Middle East satellite operators are at full capacity and the industry itself is in a state of flux. Digital Broadcast assesses the prospects of bandwidth-hungry HD services in the region via terrestrial, satellite and wired platforms.
The number of satellites servicing the Middle East broadcast industry is set to pay dividends over the coming years, as all of the major players launch new platforms.
Unfortunately, consumers in the Middle East are ready for HD content now. As the public facing element of the broadcasting industry, the channels, networks and pay TV operators will come under increasing scrutiny from their viewers as more time elapses without significant HD programming available.
Investment in HD infrastructure at the content production and ingestion level is progressing. The inability to monetise this content and begin to profit from these assets will be frustrating for those that have taken chances and attempted to pioneer high definition services in the region.
As additional capacity comes online, many have predicted that there will be intense interest among broadcasters to get their additional services, chiefly HD, on air.
A newcomer to the satellite operator business, Yahsat, is looking to tie up some of this new business.
"There is currently a capacity crunch. Existing satellite capacity is already full," says Shawkat Ahmed, chief commercial officer of Yahsat. As well as adding to the available bandwidth, Yahsat is also aiming to differentiate itself from its competitors, Ahmed says.
"We have been studying the market and our first satellite will look to offer something that our rivals do not currently provide. The first satellite will not be exclusively targeting the Middle East, but will also extend to include some additional territories that are rivals do not," he adds.
Yahsat 1a (Y1a) is scheduled for launch in 2010. The Ku band on Y1a will be offered in three separate beams. One beam will extend east to provide full coverage over Pakistan, Afghanistan and Iran. Another will cover the entire MENA region.
"We want to make sure there is no audience waste. Broadcasters from say Pakistan are looking to target viewers in the GCC and Levant. However they would not be interested in a beam that covers North Africa," explains Ahmed.
The third Ku beam is situated over Western Europe and although it will be primarily used for uplinking content from that region to the Middle East, it can also be used by Yahsat customers to broadcast programming to Arab expats living in those countries.

[Dataset entries]
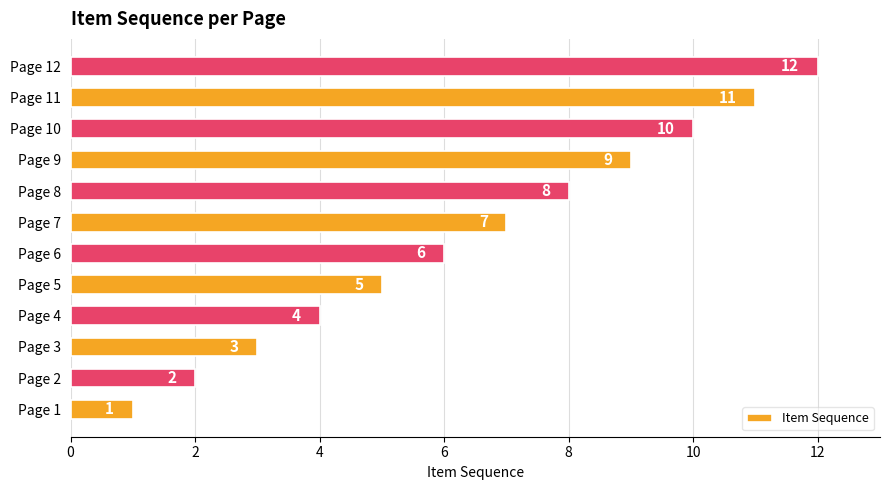

What is the approximate value at Page 10, to the nearest 5?

10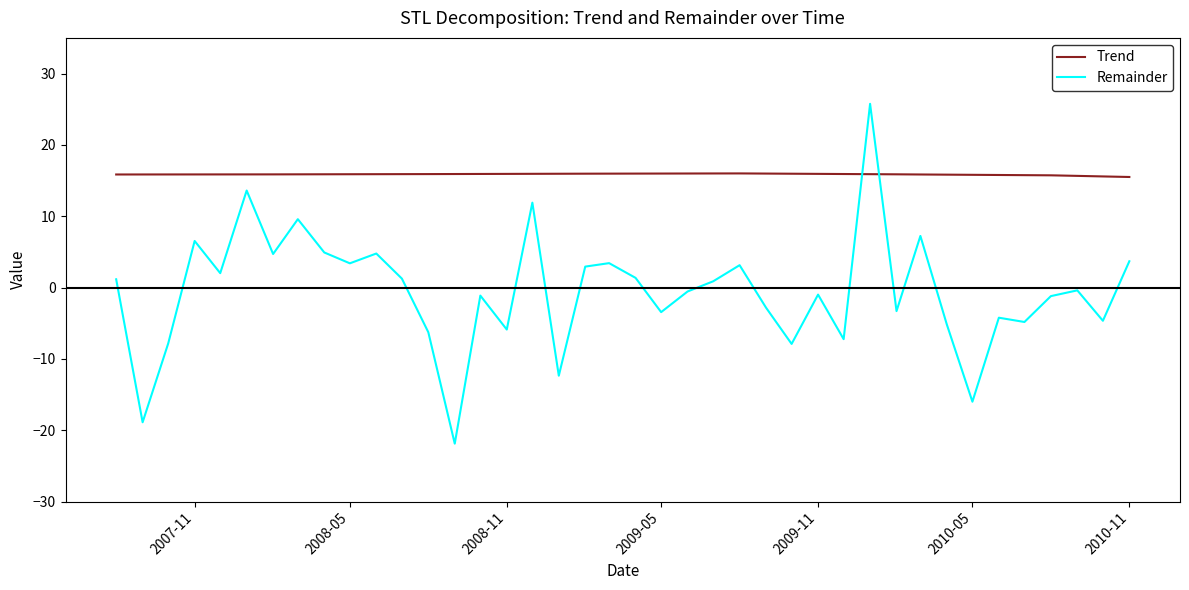

How many values in the Remainder series are below 0?

21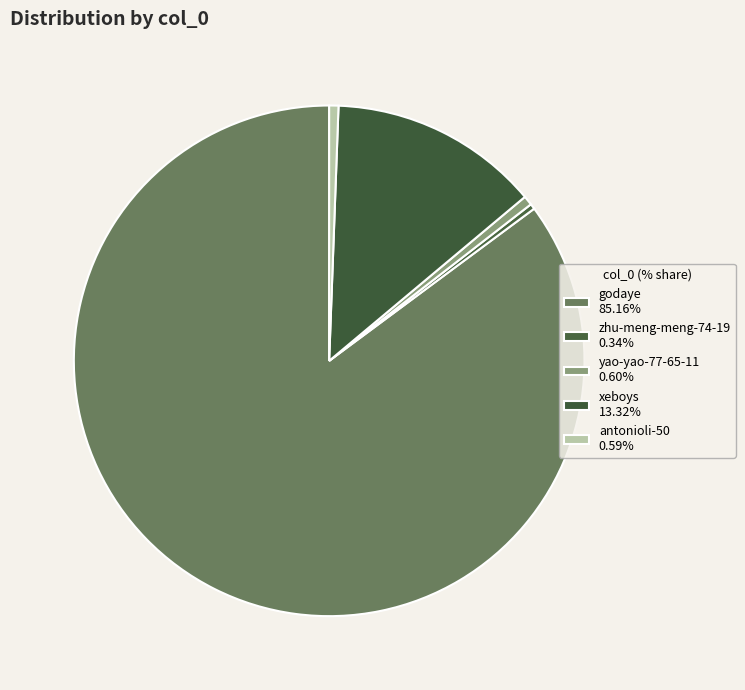

Does zhu-meng-meng-74-19 represent more than half of the total?

No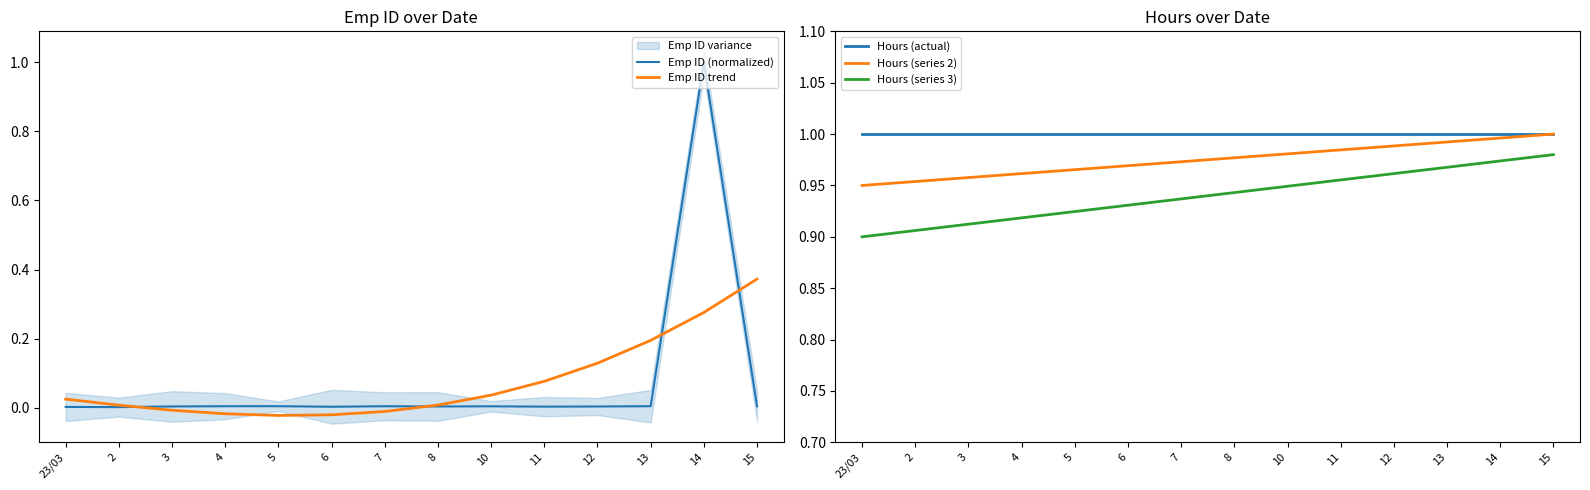

Reading right to left, extract all data points from this chart.

Emp ID (normalized): 0.0	1.0	0.0	0.0	0.0	0.0	0.0	0.0	0.0	0.0	0.0	0.0	0.0	0.0
Emp ID trend: 0.4	0.3	0.2	0.1	0.1	0.0	0.0	-0.0	-0.0	-0.0	-0.0	-0.0	0.0	0.0
Hours (actual): 1.0	1.0	1.0	1.0	1.0	1.0	1.0	1.0	1.0	1.0	1.0	1.0	1.0	1.0
Hours (series 2): 1.0	1.0	1.0	1.0	1.0	1.0	1.0	1.0	1.0	1.0	1.0	1.0	1.0	0.9
Hours (series 3): 1.0	1.0	1.0	1.0	1.0	0.9	0.9	0.9	0.9	0.9	0.9	0.9	0.9	0.9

▶ [WORK REQUEST A] Rewrite the passage of the article on HD broadcasting in the Middle East from "Middle East satellite" up to and including "HD programming available.", putting "Arab world" in place of "Middle East".
▶ [WORK REQUEST B] Continue the article on HD broadcasting and satellite capacity in the Middle East from the point where it stops.
The dataset entries are separate material and have no connection to the article.

▶ [TASK RESULT A]
Arab world satellite operators are at full capacity and the industry itself is in a state of flux. Digital Broadcast assesses the prospects of bandwidth-hungry HD services in the region via terrestrial, satellite and wired platforms.
The number of satellites servicing the Arab world broadcast industry is set to pay dividends over the coming years, as all of the major players launch new platforms.
Unfortunately, consumers in the Arab world are ready for HD content now. As the public facing element of the broadcasting industry, the channels, networks and pay TV operators will come under increasing scrutiny from their viewers as more time elapses without significant HD programming available.

▶ [TASK RESULT B]
"There are several reasons why we decided to have three Ku beams. Firstly, we can ensure that there are fewer content rights issues; we can reduce the dish size required to receive the signal and also, it offers variable angle reception, which is useful for households that cannot gain an unobstructed line of sight to the satellite because of surrounding buildings," says Ahmed.
Nilesat and Arabsat in particular, have enjoyed a long lasting dominance of the sector. Newcomer Yahsat may meet some resistance from broadcasters reluctant to switch operators, particularly to an organisation launching its first satellite.
Ahmed is well aware of these challenges but is convinced that the company's considered approach will provide them a healthy share of the broadcast market as the race for HD services intensifies.
"I think there are three reasons why we can be confident about our broadcast services. Firstly, being based in the UAE gives us an edge - there are two media hubs there so we can reduce our broadcast client's turnaround times - secondly the system design is market orientated and thirdly we will be able to offer additional services through our partners."
Ahmed goes on to explain the process by which the company designed the structure of its beams.
"We went to the broadcasters and we asked them to tell us their requirements. We asked 'if you were going to design your dream satellite service, what would it look like?' and the three beams that you see now are the result of that consultation process," claims Ahmed.
"The segregation between the MENA beam and the South-West Asia/GCC beam has come about because of this."
According to a recent report published by Euroconsult, the cost of transponder space across the Middle East and other emerging markets has been driven up growing demand and short supply.
The satellite market certainly has some interesting twists and turns ahead of it. The pressure on broadcasters to get HD programming to air is predicted to drive the cost of transponder space through the roof with demand more than capable of matching the expanded supply. It is possible now that internal market dynamics within the satellite operations sector could limit the potential for further price hikes as each provider aims to remain competitive.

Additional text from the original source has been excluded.